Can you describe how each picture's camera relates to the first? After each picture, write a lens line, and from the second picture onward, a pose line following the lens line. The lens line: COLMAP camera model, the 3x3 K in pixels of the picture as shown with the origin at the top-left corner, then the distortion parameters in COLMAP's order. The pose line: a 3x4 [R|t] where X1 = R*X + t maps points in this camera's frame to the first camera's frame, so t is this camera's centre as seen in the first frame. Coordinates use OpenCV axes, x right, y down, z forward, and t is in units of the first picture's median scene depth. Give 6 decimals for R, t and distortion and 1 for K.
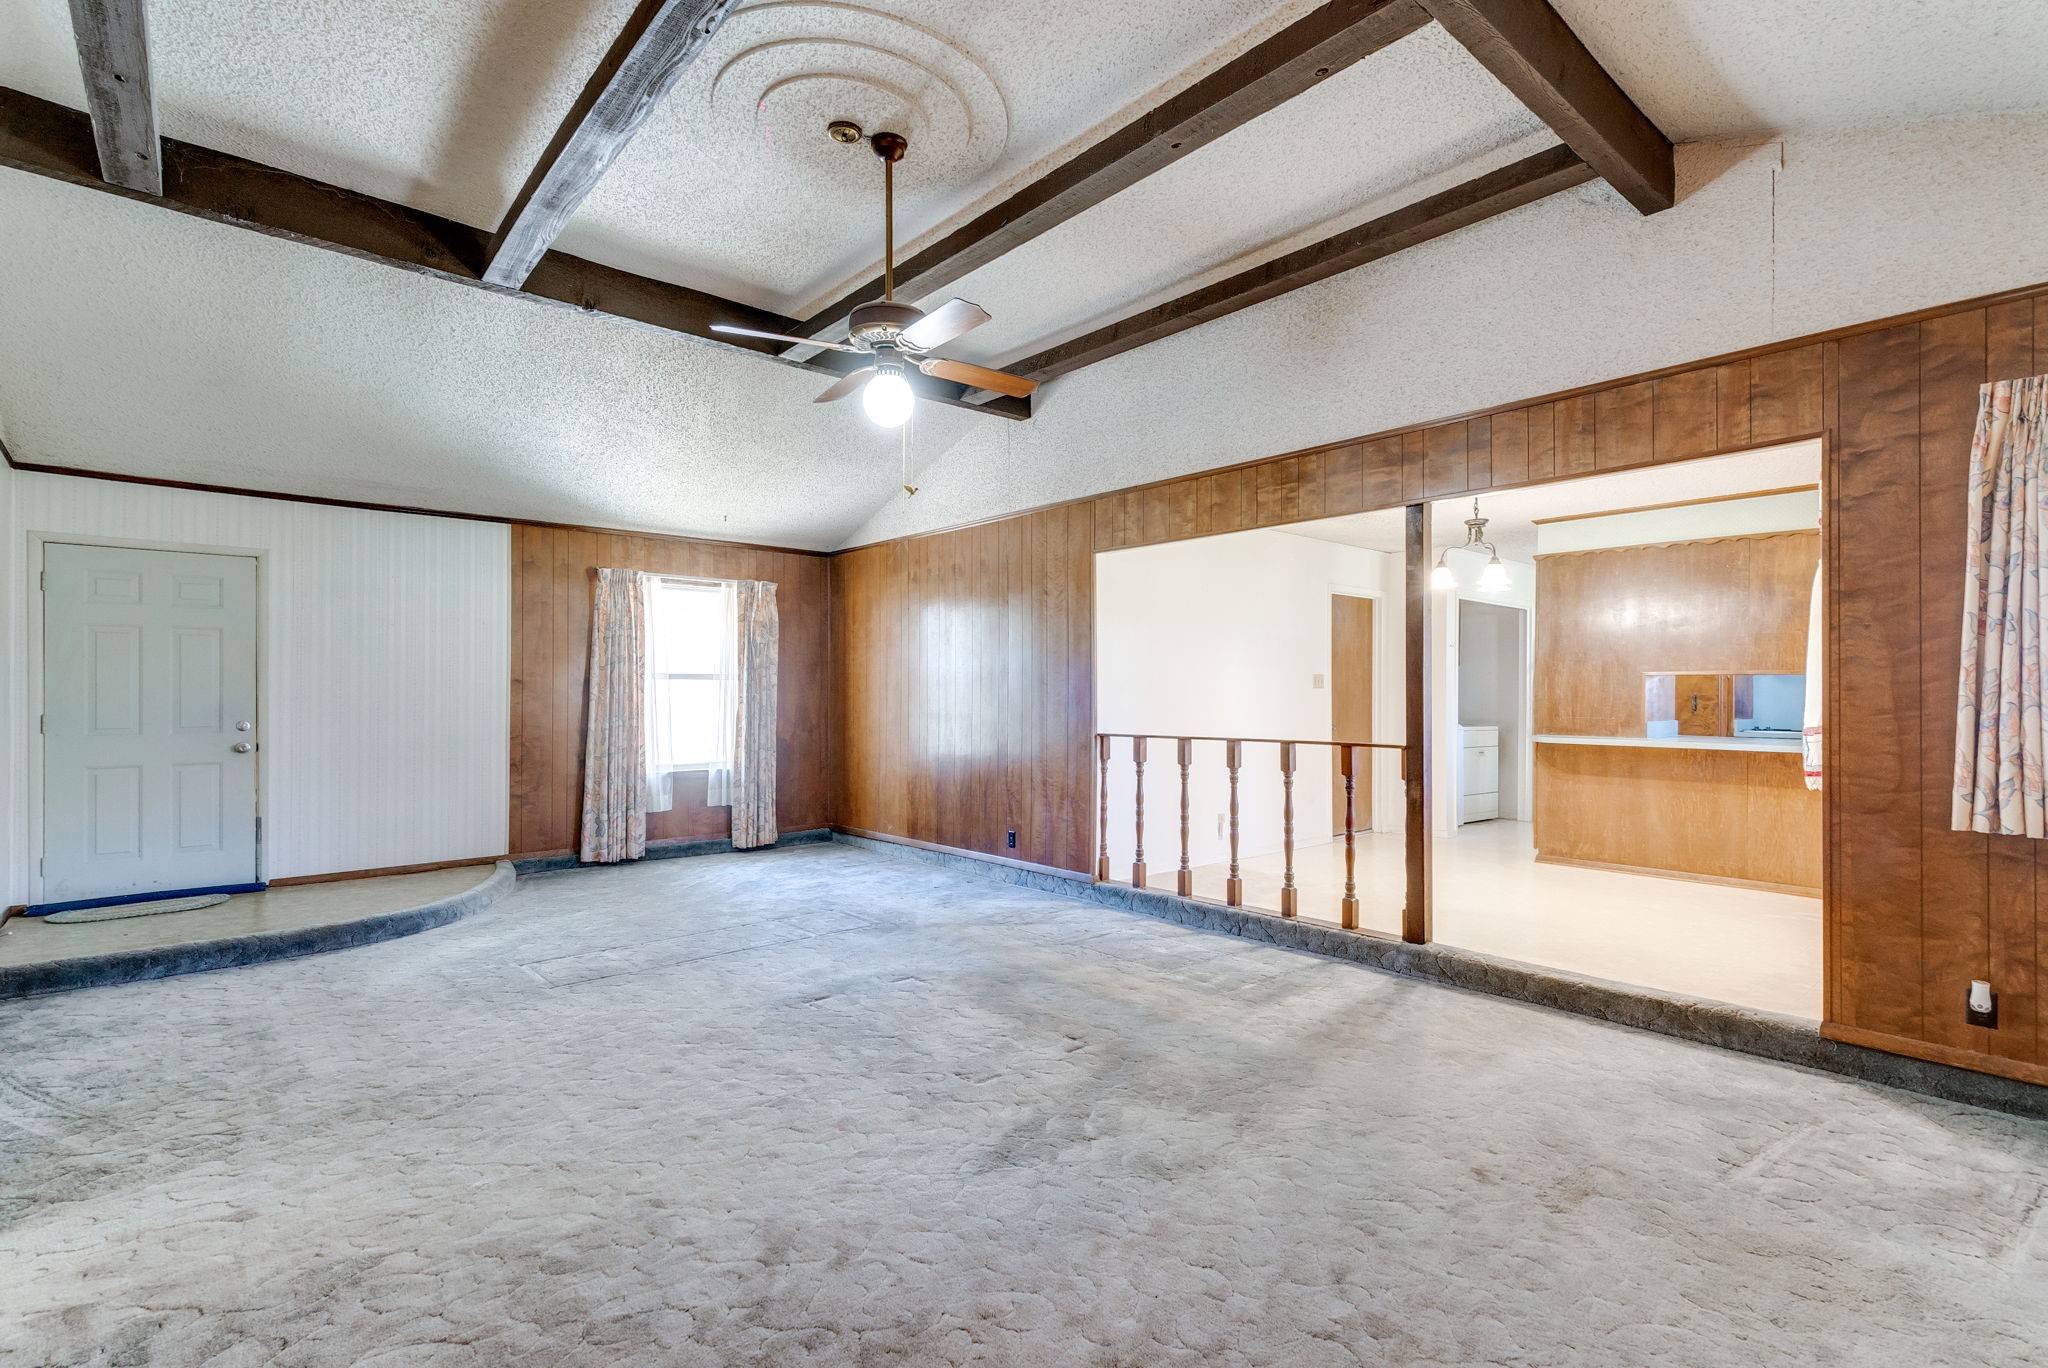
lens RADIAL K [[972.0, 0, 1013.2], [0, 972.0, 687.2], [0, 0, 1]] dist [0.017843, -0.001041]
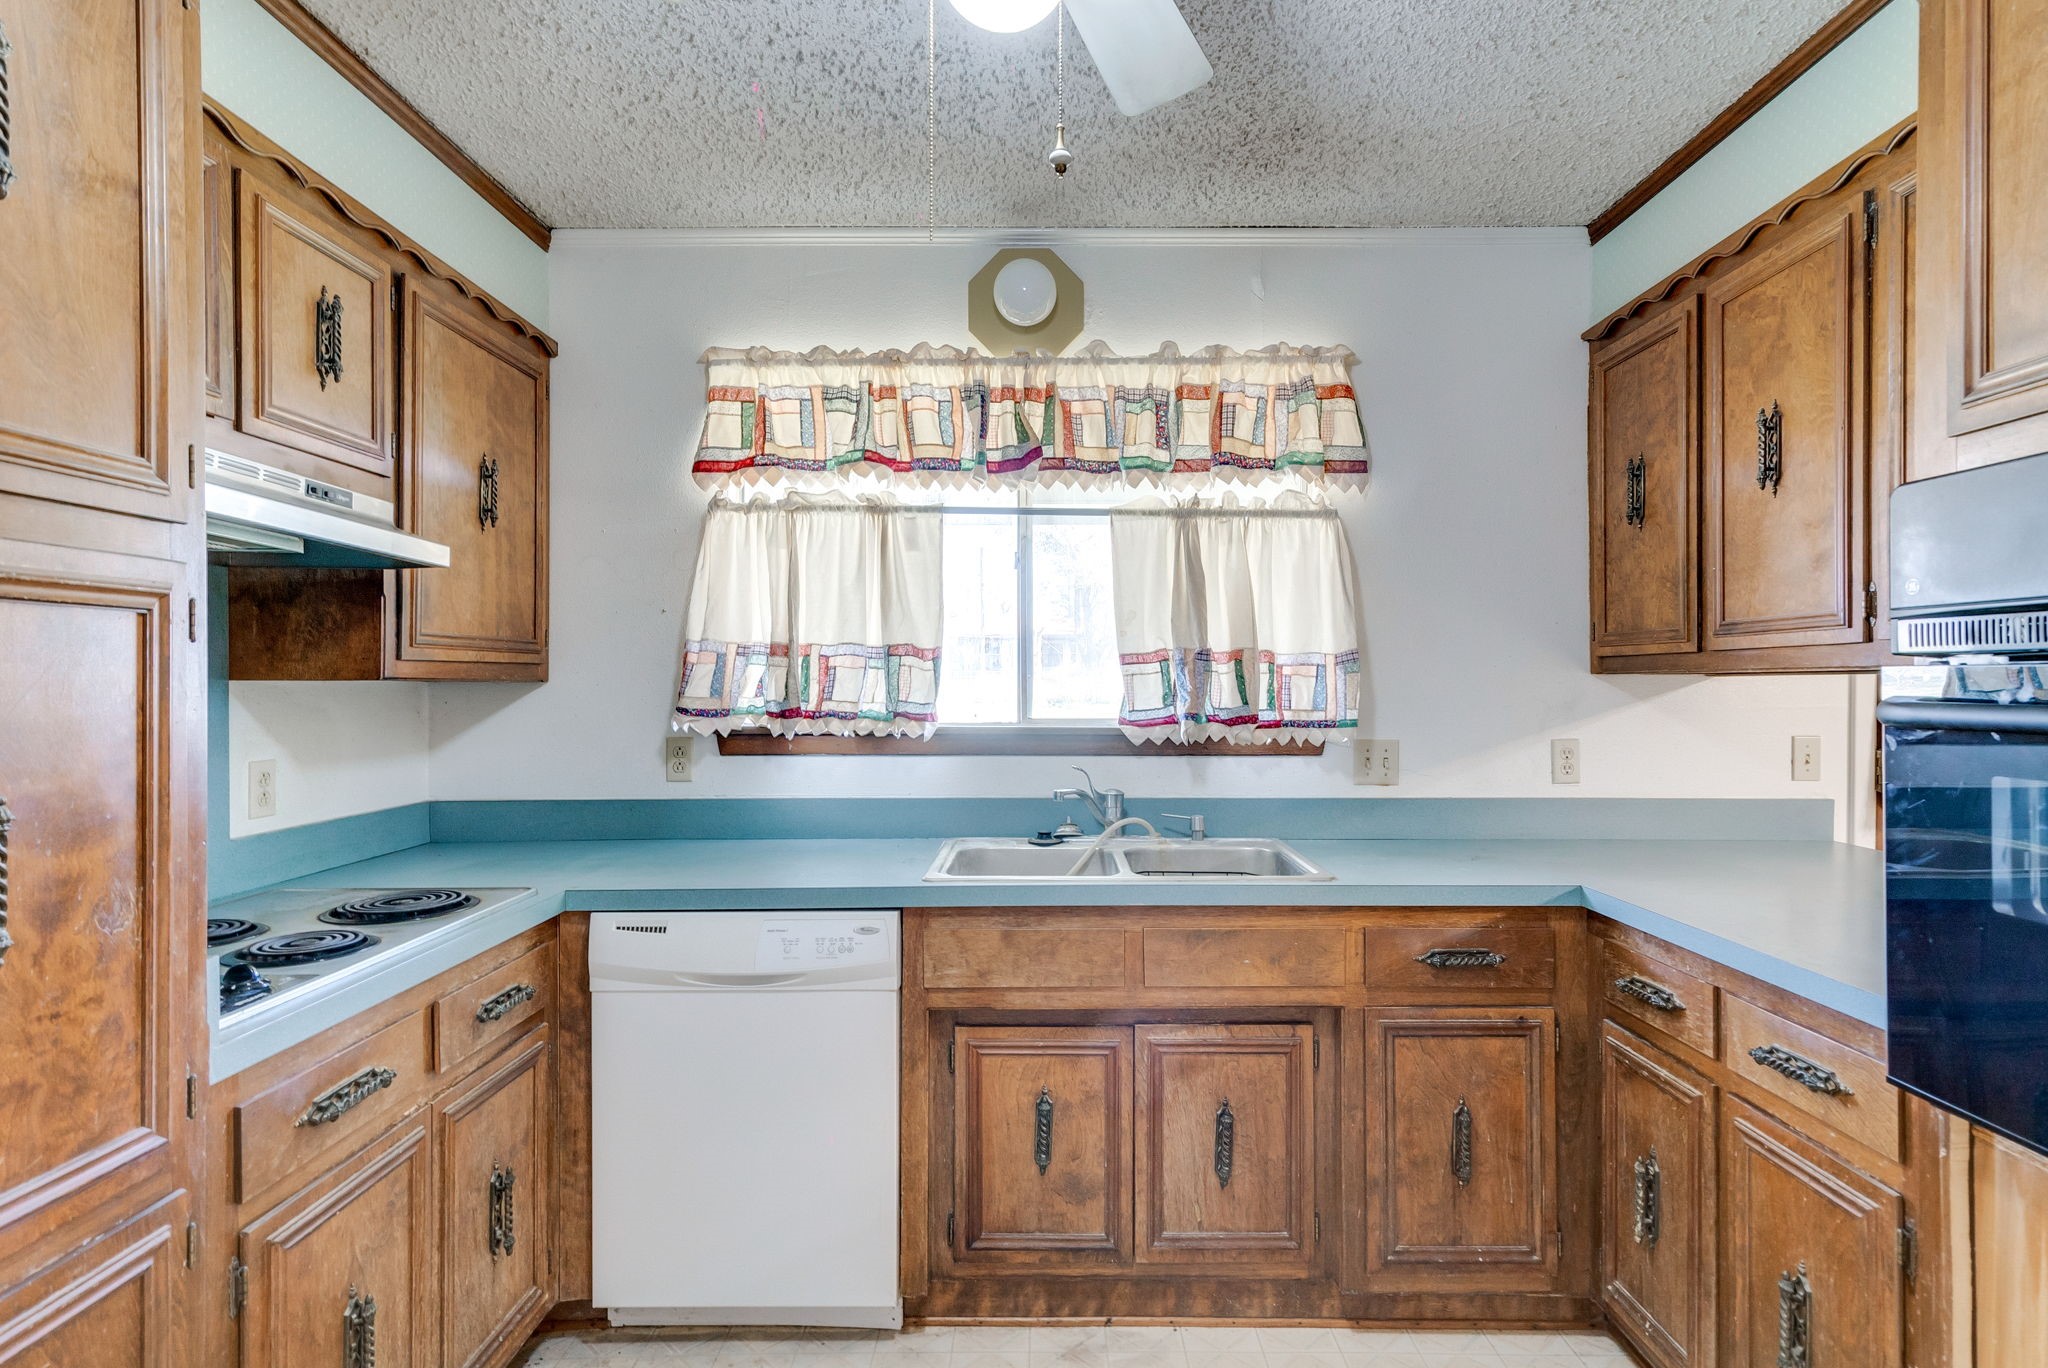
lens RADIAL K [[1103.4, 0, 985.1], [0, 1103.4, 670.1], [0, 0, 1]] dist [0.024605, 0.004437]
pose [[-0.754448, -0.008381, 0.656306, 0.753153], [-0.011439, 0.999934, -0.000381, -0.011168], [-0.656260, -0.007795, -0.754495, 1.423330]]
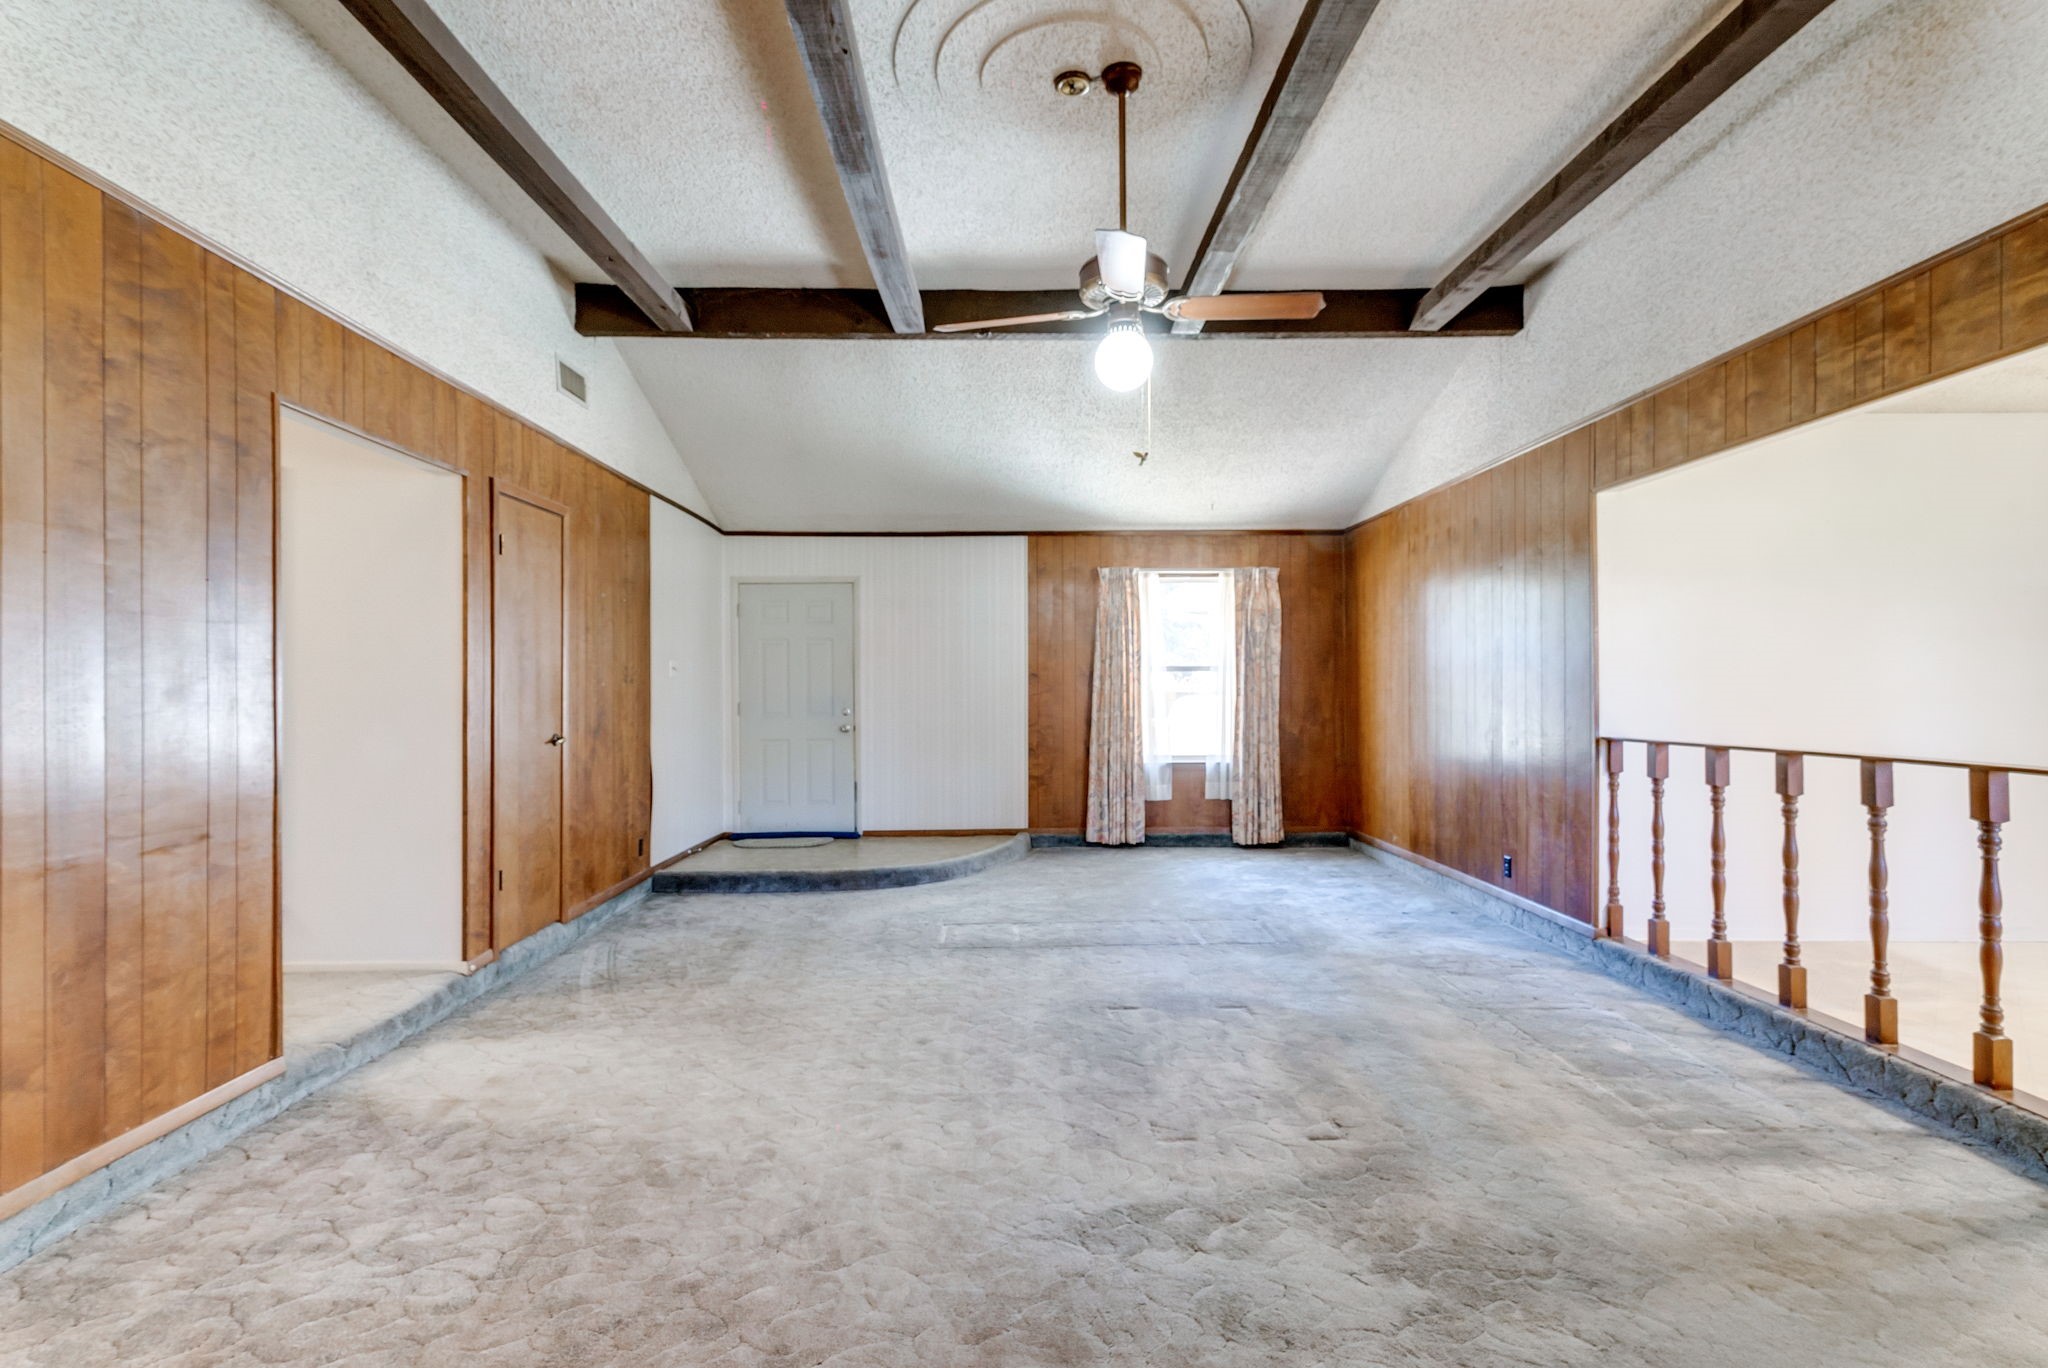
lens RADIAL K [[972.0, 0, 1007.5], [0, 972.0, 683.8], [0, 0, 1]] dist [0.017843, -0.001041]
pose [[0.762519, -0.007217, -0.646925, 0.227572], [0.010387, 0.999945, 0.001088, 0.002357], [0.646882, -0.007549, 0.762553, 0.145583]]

#### Work instructions:
Copy the rows above line for line without any changes, leaving out the pictures.

#### Answer to the exercise:
Can you describe how each picture's camera relates to the first? After each picture, write a lens line, and from the second picture onward, a pose line following the lens line. The lens line: COLMAP camera model, the 3x3 K in pixels of the picture as shown with the origin at the top-left corner, then the distortion parameters in COLMAP's order. The pose line: a 3x4 [R|t] where X1 = R*X + t maps points in this camera's frame to the first camera's frame, so t is this camera's centre as seen in the first frame. Coordinates use OpenCV axes, x right, y down, z forward, and t is in units of the first picture's median scene depth. Give 6 decimals for R, t and distortion and 1 for K.
lens RADIAL K [[972.0, 0, 1013.2], [0, 972.0, 687.2], [0, 0, 1]] dist [0.017843, -0.001041]
lens RADIAL K [[1103.4, 0, 985.1], [0, 1103.4, 670.1], [0, 0, 1]] dist [0.024605, 0.004437]
pose [[-0.754448, -0.008381, 0.656306, 0.753153], [-0.011439, 0.999934, -0.000381, -0.011168], [-0.656260, -0.007795, -0.754495, 1.423330]]
lens RADIAL K [[972.0, 0, 1007.5], [0, 972.0, 683.8], [0, 0, 1]] dist [0.017843, -0.001041]
pose [[0.762519, -0.007217, -0.646925, 0.227572], [0.010387, 0.999945, 0.001088, 0.002357], [0.646882, -0.007549, 0.762553, 0.145583]]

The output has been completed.